**The problem:**
Check every line of the entries that follow, and copy the ones containing "assign".

**Records shown:**
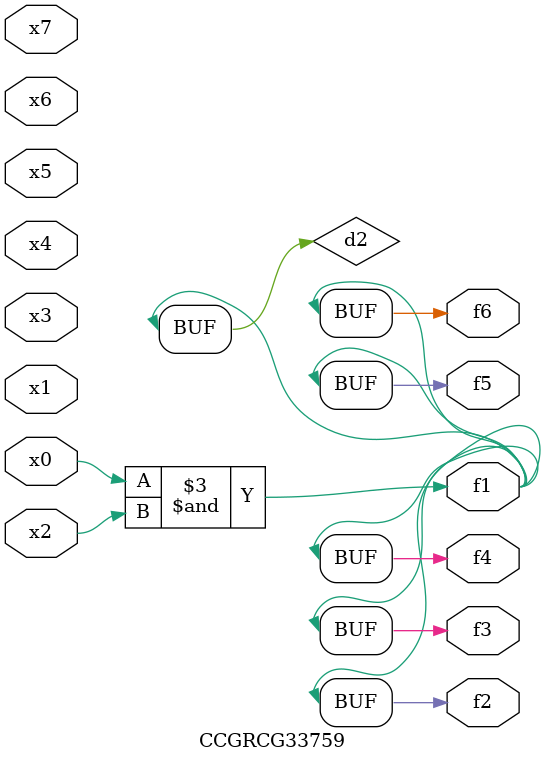
<source format=v>
module CCGRCG33759(
	input x0, x1, x2, x3, x4, x5, x6, x7,
	output f1, f2, f3, f4, f5, f6
);

	wire d1, d2;

	nor (d1, x3, x6);
	and (d2, x0, x2);
	assign f1 = d2;
	assign f2 = d2;
	assign f3 = d2;
	assign f4 = d2;
	assign f5 = d2;
	assign f6 = d2;
endmodule

</source>
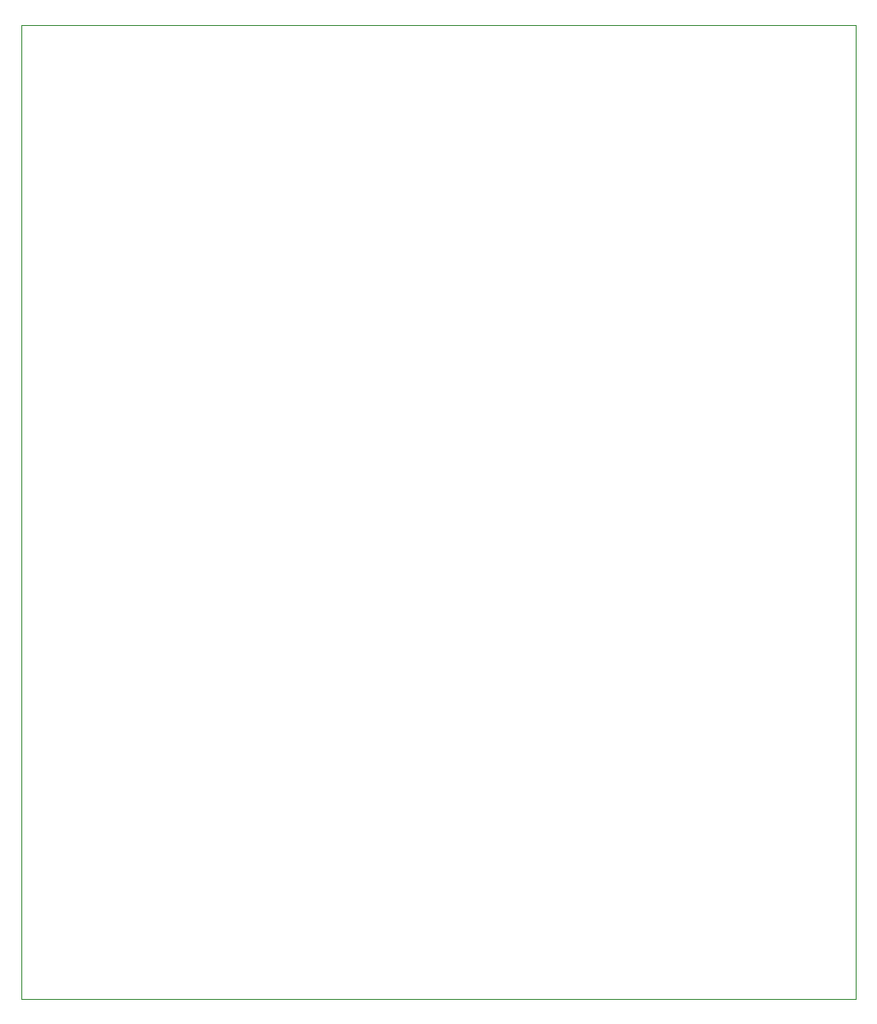
<source format=gm1>
G04 #@! TF.FileFunction,Profile,NP*
%FSLAX46Y46*%
G04 Gerber Fmt 4.6, Leading zero omitted, Abs format (unit mm)*
G04 Created by KiCad (PCBNEW 4.0.7) date 05/12/18 22:47:13*
%MOMM*%
%LPD*%
G01*
G04 APERTURE LIST*
%ADD10C,0.100000*%
G04 APERTURE END LIST*
D10*
X0Y0D02*
X0Y88900000D01*
X76200000Y0D02*
X0Y0D01*
X76200000Y88900000D02*
X76200000Y0D01*
X0Y88900000D02*
X76200000Y88900000D01*
M02*

</source>
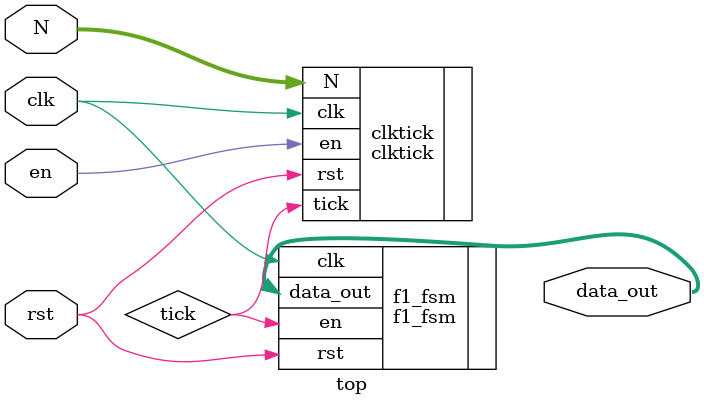
<source format=sv>
module top#(
	parameter WIDTH = 16
)(
    // interface signals
    input  logic             clk,      // clock 
    input  logic             rst,      // reset 
    input  logic             en,       // enable
    input  logic [WIDTH-1:0] N,     
    output logic [7:0]       data_out       
);

    logic  tick;

clktick clktick(
    .clk(clk),
    .en(en),
    .rst(rst),
    .N(N),
    .tick(tick)
);

f1_fsm f1_fsm(
    .rst(rst),
    .en(tick),
    .clk(clk),
    .data_out(data_out)
);

endmodule

</source>
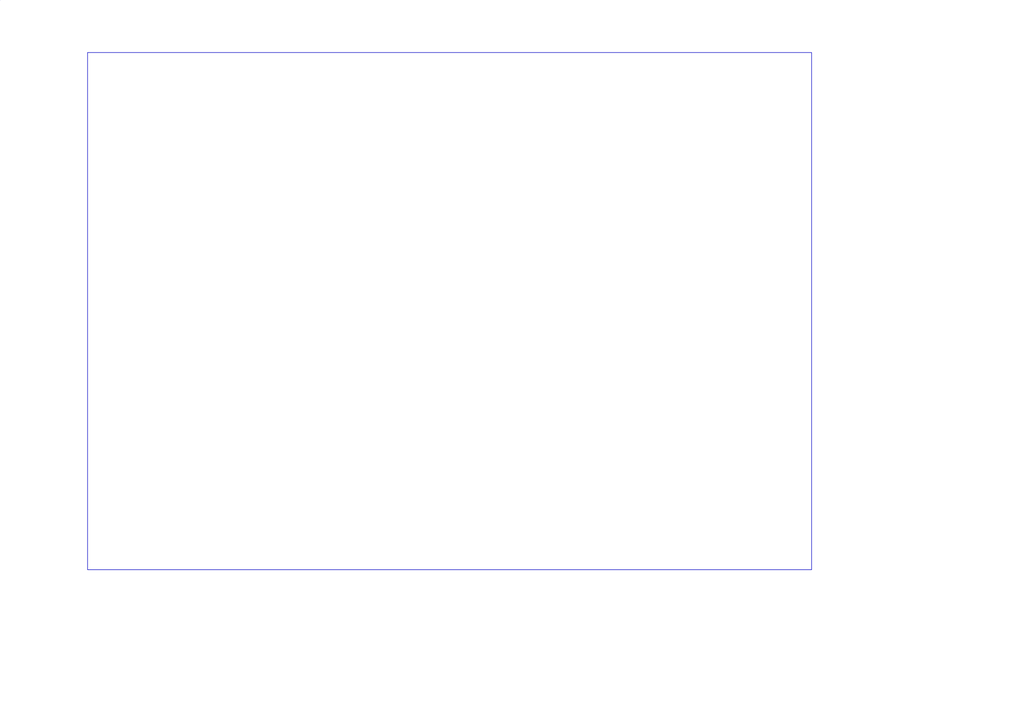
<source format=kicad_sch>
(kicad_sch
	(version 20231120)
	(generator "eeschema")
	(generator_version "8.0")
	(uuid "866320f2-c0ec-4dd6-97fb-afff28834899")
	(paper "A4")
	(title_block
		(title "80 m transceiver")
		(date "2024-03-01")
	)
	(lib_symbols)
	(rectangle
		(start 0 0)
		(end 0 0)
		(stroke
			(width 0)
			(type default)
		)
		(fill
			(type none)
		)
		(uuid 84e02801-c518-484d-ac8c-a62cd89260b9)
	)
	(rectangle
		(start 25.4 15.24)
		(end 235.4 165.24)
		(stroke
			(width 0)
			(type default)
		)
		(fill
			(type none)
		)
		(uuid ee13f3ca-80f3-4dfd-b904-55e77b47bde0)
	)
	(sheet_instances
		(path "/"
			(page "1")
		)
	)
)
</source>
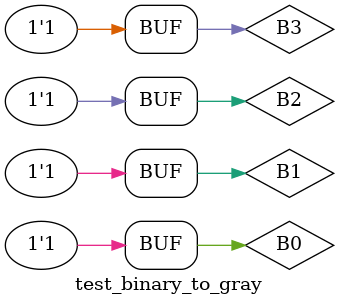
<source format=sv>
`timescale 1ns/1ps
module test_binary_to_gray;
    reg B3;
    reg B2;
    reg B1;
    reg B0;

    wire G3;
    wire G2;
    wire G1;
    wire G0;

    binary_to_gray uut(
        .B3(B3),
        .B2(B2),
        .B1(B1),
        .B0(B0),
        .G3(G3),
        .G2(G2),
        .G1(G1),
        .G0(G0)
    );
    initial begin
        $dumpfile("dump.vcd");
        $dumpvars(1);

        B3=0;
        B2=0;
        B1=0;
        B0=0;
        #60;

        B3=0;
        B2=0;
        B1=0;
        B0=1;
        #60;

        B3=0;
        B2=0;
        B1=1;
        B0=0;
        #60;

        B3=0;
        B2=0;
        B1=1;
        B0=1;
        #60;

        B3=0;
        B2=1;
        B1=0;
        B0=0;
        #60;

        B3=0;
        B2=1;
        B1=0;
        B0=1;
        #60;

        B3=0;
        B2=1;
        B1=1;
        B0=0;
        #60;

        B3=0;
        B2=1;
        B1=1;
        B0=1;
        #60;

        B3=1;
        B2=0;
        B1=0;
        B0=0;
        #60;

        B3=1;
        B2=0;
        B1=0;
        B0=1;
        #60;

        B3=1;
        B2=0;
        B1=1;
        B0=0;
        #60;

        B3=1;
        B2=0;
        B1=1;
        B0=1;
        #60;

        B3=1;
        B2=1;
        B1=0;
        B0=0;
        #60;

        B3=1;
        B2=1;
        B1=0;
        B0=1;
        #60;

        B3=1;
        B2=1;
        B1=1;
        B0=0;
        #60;

        B3=1;
        B2=1;
        B1=1;
        B0=1;
        #60;

    end
endmodule

</source>
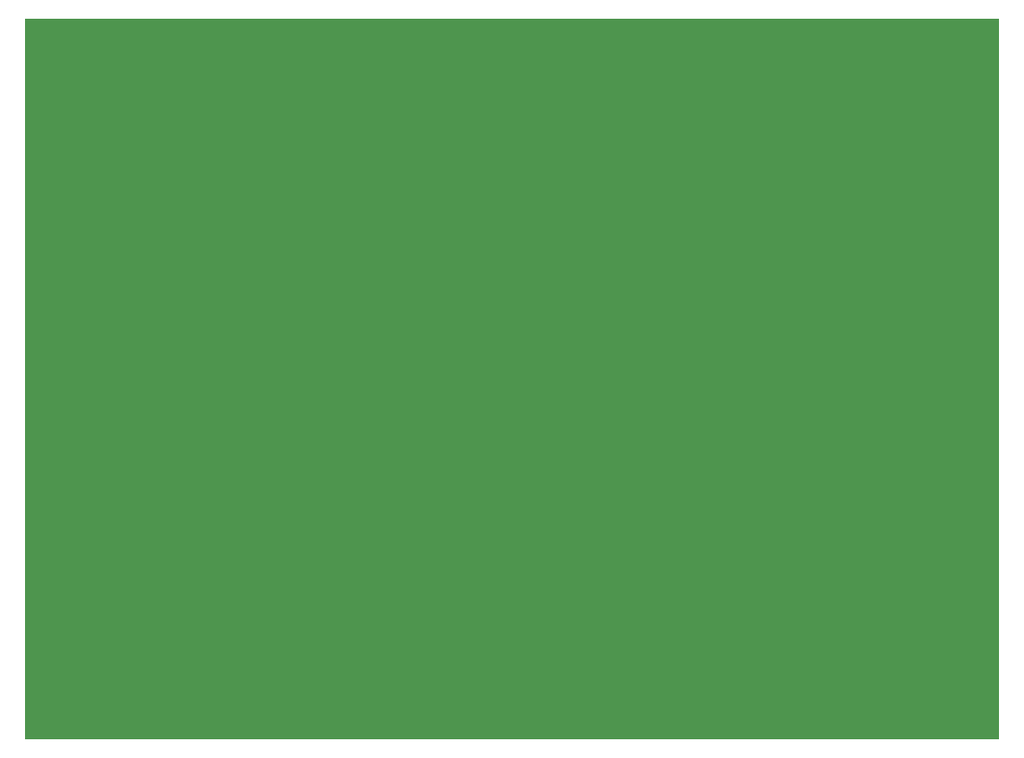
<source format=gbr>
G04 DipTrace 2.4.0.2*
%INBoard.gbr*%
%MOIN*%
%ADD11C,0.0055*%
%FSLAX44Y44*%
G04*
G70*
G90*
G75*
G01*
%LNBoardPoly*%
%LPD*%
G36*
X3940Y30830D2*
D11*
X40262D1*
Y3940D1*
X3940D1*
Y30830D1*
G37*
M02*

</source>
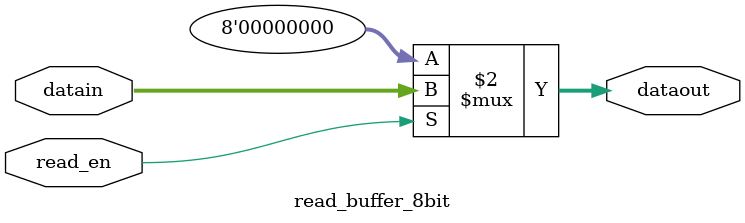
<source format=v>
module read_buffer_8bit(input read_en,
						      input [7:0]datain,
								
								output [7:0]dataout);
								
assign dataout = (read_en == 1) ? datain:
					   8'd0;
						  
endmodule

</source>
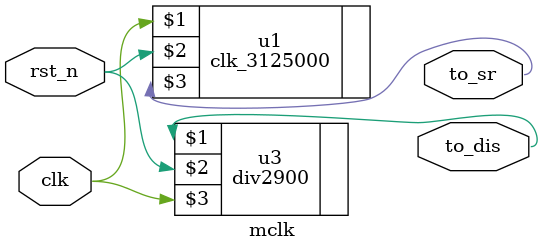
<source format=v>
module mclk(clk,to_sr,to_dis,rst_n);
input clk,rst_n;
output  to_sr,to_dis;
clk_3125000 u1(clk,rst_n,to_sr);
div2900 u3(to_dis,rst_n,clk);
endmodule

</source>
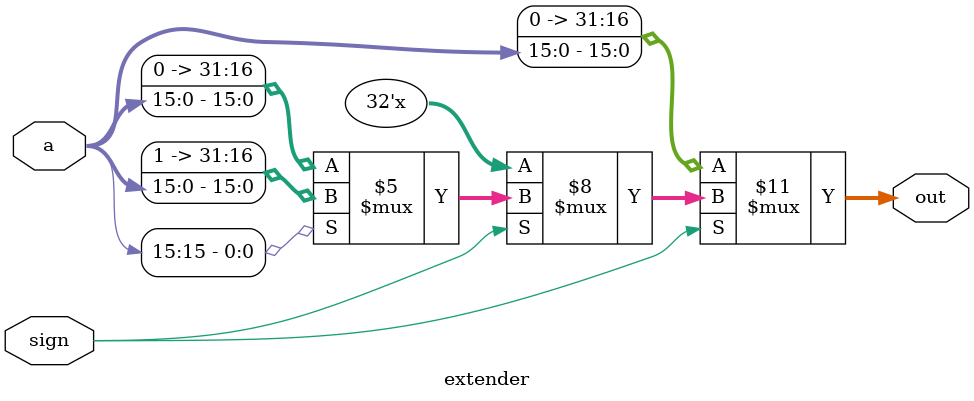
<source format=v>
 
 
// endmodule



module extender(a,sign,out);
	input [15:0] a;
	input sign; //0 means unsigned, 1 means signed
	output reg [31:0] out;

	//begin
	always @* begin	
		if(sign == 0) begin //unsigned
			out = {16'h0000,a};
		end else begin //signed
		//else	
			if (a[15]==1) begin
				out = {16'hFFFF,a};
			end else begin
				out = a;
			end
		end
	end
endmodule

</source>
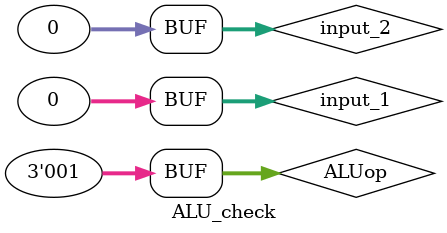
<source format=v>
`timescale 1ns / 1ps


module ALU_check;

	// Inputs
	reg [2:0] ALUop;
	reg [31:0] input_1;
	reg [31:0] input_2;

	// Outputs
	wire [31:0] ALU_result;
	wire zero;

	// Instantiate the Unit Under Test (UUT)
	ALU uut (
		.ALUop(ALUop), 
		.ALU_result(ALU_result), 
		.zero(zero), 
		.input_1(input_1), 
		.input_2(input_2)
	);

	initial begin
		// Initialize Inputs
		ALUop = 3'b001;
		input_1=0;
		input_2=0;
		// Wait 100 ns for global reset to finish
        
		// Add stimulus here

	end
      
endmodule


</source>
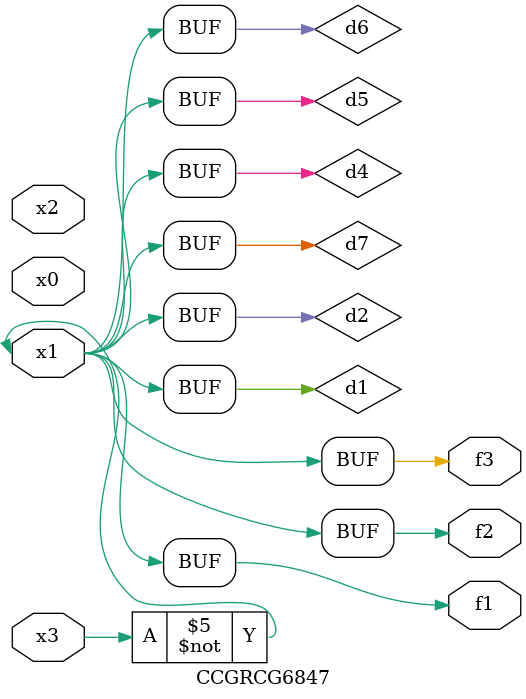
<source format=v>
module CCGRCG6847(
	input x0, x1, x2, x3,
	output f1, f2, f3
);

	wire d1, d2, d3, d4, d5, d6, d7;

	not (d1, x3);
	buf (d2, x1);
	xnor (d3, d1, d2);
	nor (d4, d1);
	buf (d5, d1, d2);
	buf (d6, d4, d5);
	nand (d7, d4);
	assign f1 = d6;
	assign f2 = d7;
	assign f3 = d6;
endmodule

</source>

**Exercise answer:**
	assign f1 = d2;
	assign f2 = d2;
	assign f3 = d2;
	assign f4 = d2;
	assign f5 = d2;
	assign f6 = d2;
assign dataout = (read_en == 1) ? datain:
	assign f1 = d6;
	assign f2 = d7;
	assign f3 = d6;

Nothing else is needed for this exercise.